A senhora foi até semana passada presidente da Câmara. Que vitórias foram conquistadas no Parlamento?
A principal delas foi que conseguimos criar uma Comissão Permanente de Mulheres e Igualdade de Gênero. Nossos projetos nunca eram prioridade porque não tínhamos uma comissão que os tratasse como tal. Nessa comissão discutimos iniciativas, conversamos com mulheres, falamos sobre a violência contra as mulheres. Estamos muito dedicadas a todas as questões que envolvem mulheres e temas de gênero. Houve uma mudança cultural no Congresso também, porque muitos homens apoiaram a criação dessa comissão. Também aprovamos um protocolo de assédio no Parlamento já que o anterior só incluía funcionários administrativos. Conseguimos ter um Congresso livre de assédio, o que funciona como um exemplo para ministérios, universidades, etc…
Quais são hoje as principais demandas das mulheres chilenas?
A questão da violência contra a mulher é algo gravíssimo. No ano passado tivemos 42 feminicídios e somente este ano já foram 11. A marcha de 8 de março passado, Dia Internacional da Mulher, foi a maior que já tivemos no Chile desde o retorno da democracia e foi convocada pelas mulheres. Também demandamos mais espaço no poder, na política e nas empresas. Igualdade de salários é importante. Temos um projeto apresentado pela ex-presidente Michelle Bachelet (2006-2010 e 2014-2018) sobre o direito da mulher a ter uma vida livre de violência. É uma iniciativa que visibiliza todo tipo de violência, em todos os aspectos da vida. Também temos um projeto para combater o assédio nas ruas.

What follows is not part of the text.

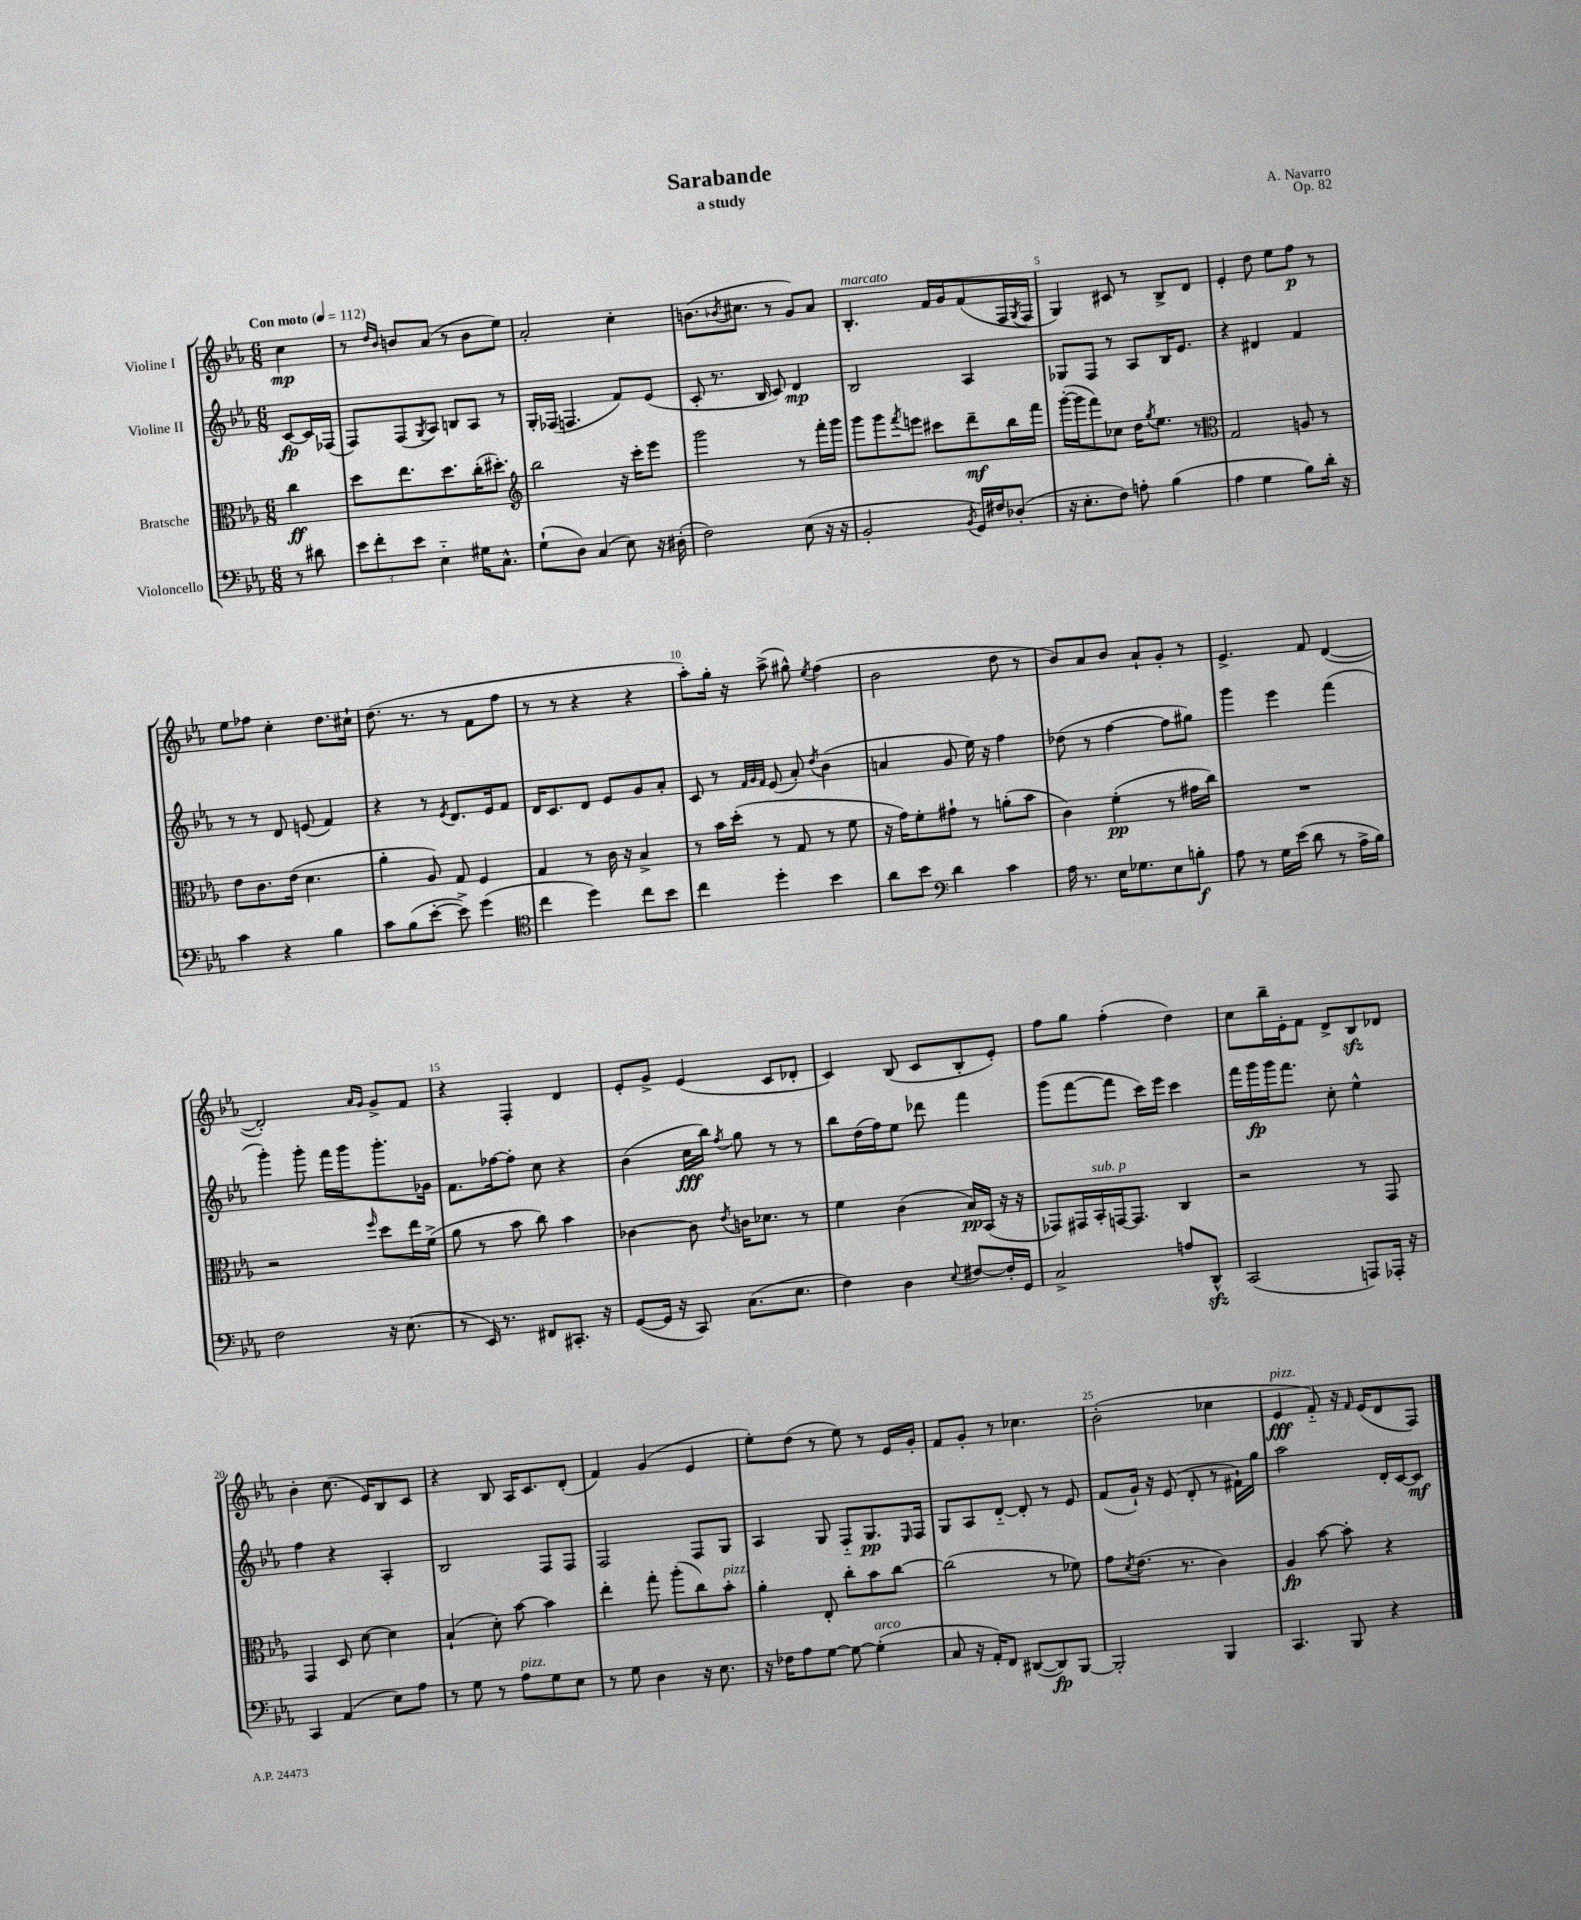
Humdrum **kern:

O Chile permite o aborto em três casos específicos. Existe a possibilidade de discutir uma lei sobre legalização geral do aborto?
Eu defendo essa possibilidade, acho que o Congresso chileno deve debater tudo. Não podemos ter temas tabu. Acho que o país está preparado e essa é uma demanda de muitas de mulheres.
É um peso ser neta de Allende?
Não, é um orgulho. Allende foi um homem que sempre teve princípios, um homem leal a suas convicções e a seu povo.
O que ele acharia desse empoderamento da mulher chilena?
Tenho uma foto linda dele marchando ao lado de várias mulheres. Já naquela época ele nos apoiava. Hoje estaria ao nosso lado, marchando por nossos direitos.
Na Venezuela, país que vive uma delicadíssima crise política, alguns chavistas costumam comparar Hugo Chávez e até mesmo Nicolás Maduro com Allende…
São figuras diferentes e não podem ser comparadas. Acho que isso não corresponde. Cada um deve construir sua liderança, seu caminho.
Qual é sua opinião sobre a Venezuela e as opções para superar a crise?
Vivemos um momento complexo na região, talvez um dos mais complexos. Acho que política se resolve com política. Aqui deve haver uma saída política, uma eleição, não uma intervenção militar. Na América Latina as democracias devem ser fortalecidas e os problemas políticos resolvidos com mais política. As intervenções nunca terminaram bem no continente. O que precisamos é de mais democracia.